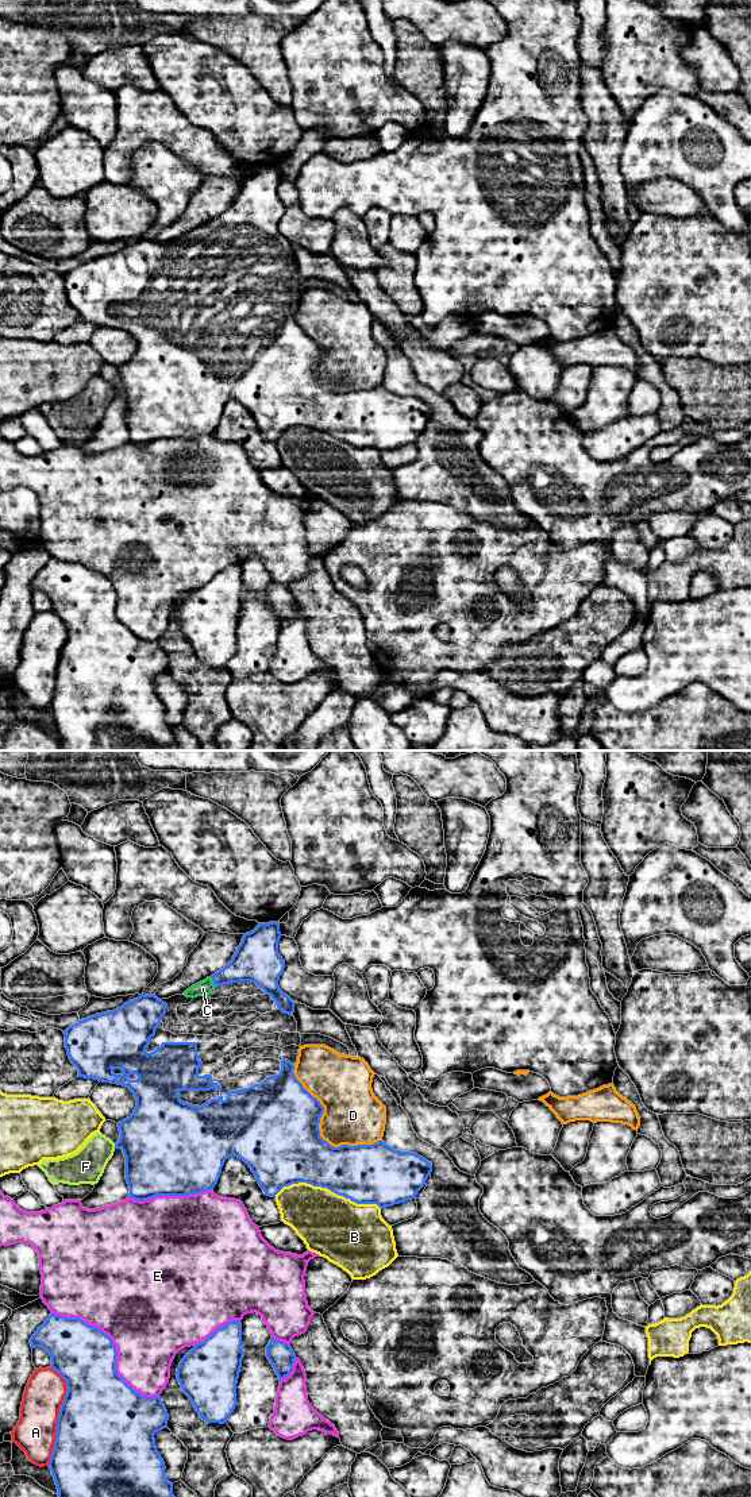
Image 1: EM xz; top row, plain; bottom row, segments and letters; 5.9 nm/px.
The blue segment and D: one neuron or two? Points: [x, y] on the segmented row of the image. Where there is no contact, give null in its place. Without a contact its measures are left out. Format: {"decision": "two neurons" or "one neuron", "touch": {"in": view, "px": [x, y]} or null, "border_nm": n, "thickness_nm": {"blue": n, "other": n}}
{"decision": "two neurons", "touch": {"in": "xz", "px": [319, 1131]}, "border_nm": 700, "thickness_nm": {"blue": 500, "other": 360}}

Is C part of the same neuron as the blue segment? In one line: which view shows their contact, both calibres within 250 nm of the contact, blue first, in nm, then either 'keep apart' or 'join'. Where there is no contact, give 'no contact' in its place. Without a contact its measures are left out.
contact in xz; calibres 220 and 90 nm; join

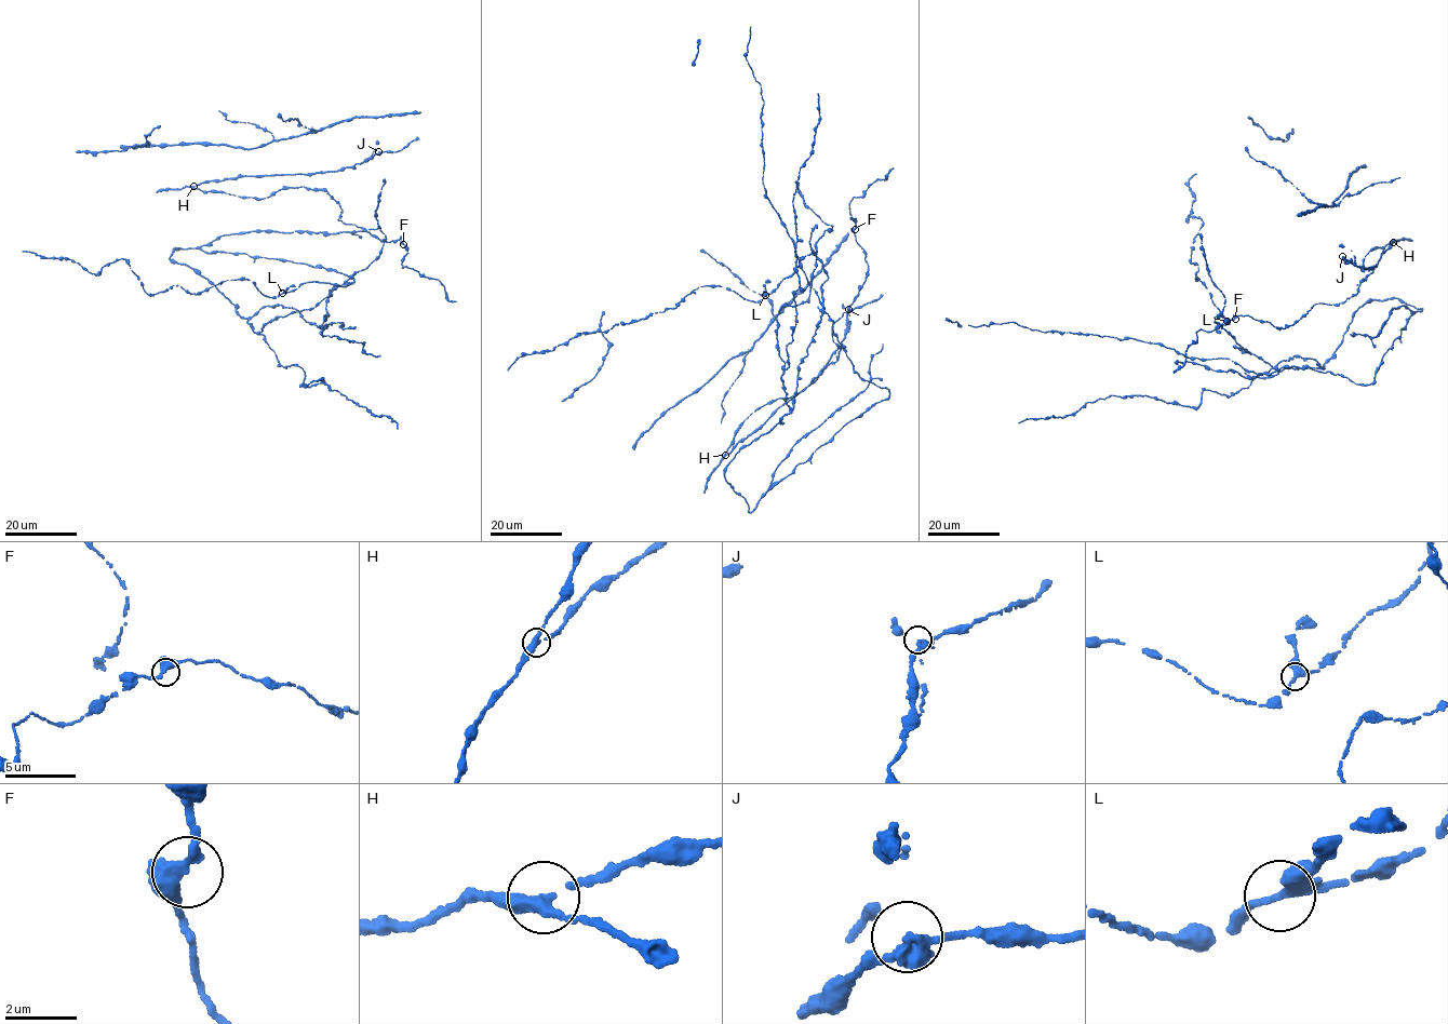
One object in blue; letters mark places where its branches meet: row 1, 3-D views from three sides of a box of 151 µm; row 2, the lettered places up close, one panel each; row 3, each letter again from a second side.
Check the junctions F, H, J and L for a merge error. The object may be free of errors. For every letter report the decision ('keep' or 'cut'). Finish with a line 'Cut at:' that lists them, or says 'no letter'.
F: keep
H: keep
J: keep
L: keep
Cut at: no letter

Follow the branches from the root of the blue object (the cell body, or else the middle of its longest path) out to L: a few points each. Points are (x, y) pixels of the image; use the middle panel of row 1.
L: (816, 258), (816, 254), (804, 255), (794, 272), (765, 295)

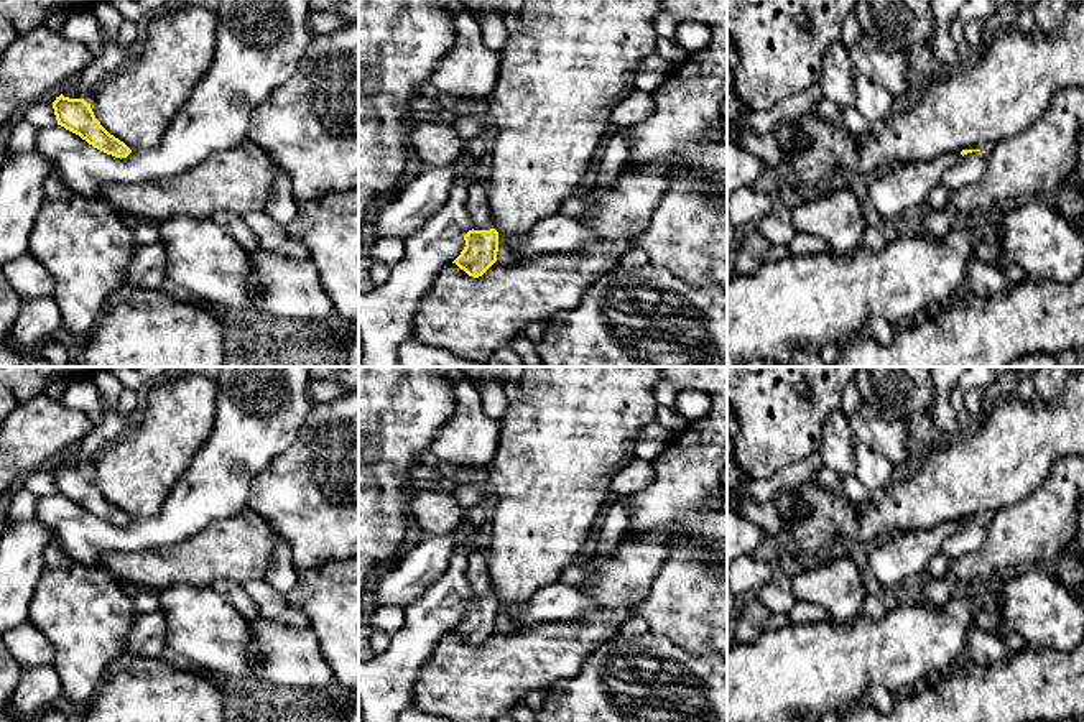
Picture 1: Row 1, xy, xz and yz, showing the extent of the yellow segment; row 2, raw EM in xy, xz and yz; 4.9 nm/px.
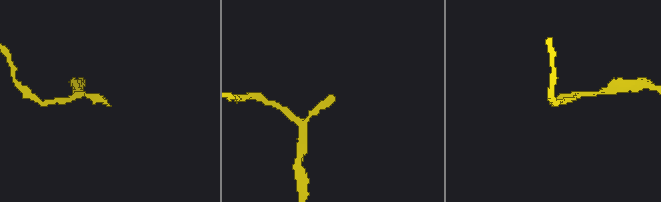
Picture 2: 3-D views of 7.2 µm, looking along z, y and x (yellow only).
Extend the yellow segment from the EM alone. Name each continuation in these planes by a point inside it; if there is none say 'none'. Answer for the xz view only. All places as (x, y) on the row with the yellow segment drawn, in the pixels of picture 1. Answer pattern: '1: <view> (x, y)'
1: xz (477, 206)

++++++

DIRECTIONS.
Leaving aside the images, write out every entry above exactly.

YOUR RESPONSE.
Image 1: EM xz; top row, plain; bottom row, segments and letters; 5.9 nm/px.
The blue segment and D: one neuron or two? Points: [x, y] on the segmented row of the image. Where there is no contact, give null in its place. Without a contact its measures are left out. Format: {"decision": "two neurons" or "one neuron", "touch": {"in": view, "px": [x, y]} or null, "border_nm": n, "thickness_nm": {"blue": n, "other": n}}
{"decision": "two neurons", "touch": {"in": "xz", "px": [319, 1131]}, "border_nm": 700, "thickness_nm": {"blue": 500, "other": 360}}

Is C part of the same neuron as the blue segment? In one line: which view shows their contact, both calibres within 250 nm of the contact, blue first, in nm, then either 'keep apart' or 'join'. Where there is no contact, give 'no contact' in its place. Without a contact its measures are left out.
contact in xz; calibres 220 and 90 nm; join

One object in blue; letters mark places where its branches meet: row 1, 3-D views from three sides of a box of 151 µm; row 2, the lettered places up close, one panel each; row 3, each letter again from a second side.
Check the junctions F, H, J and L for a merge error. The object may be free of errors. For every letter report the decision ('keep' or 'cut'). Finish with a line 'Cut at:' that lists them, or says 'no letter'.
F: keep
H: keep
J: keep
L: keep
Cut at: no letter

Follow the branches from the root of the blue object (the cell body, or else the middle of its longest path) out to L: a few points each. Points are (x, y) pixels of the image; use the middle panel of row 1.
L: (816, 258), (816, 254), (804, 255), (794, 272), (765, 295)

Picture 1: Row 1, xy, xz and yz, showing the extent of the yellow segment; row 2, raw EM in xy, xz and yz; 4.9 nm/px.
Picture 2: 3-D views of 7.2 µm, looking along z, y and x (yellow only).
Extend the yellow segment from the EM alone. Name each continuation in these planes by a point inside it; if there is none say 'none'. Answer for the xz view only. All places as (x, y) on the row with the yellow segment drawn, in the pixels of picture 1. Answer pattern: '1: <view> (x, y)'
1: xz (477, 206)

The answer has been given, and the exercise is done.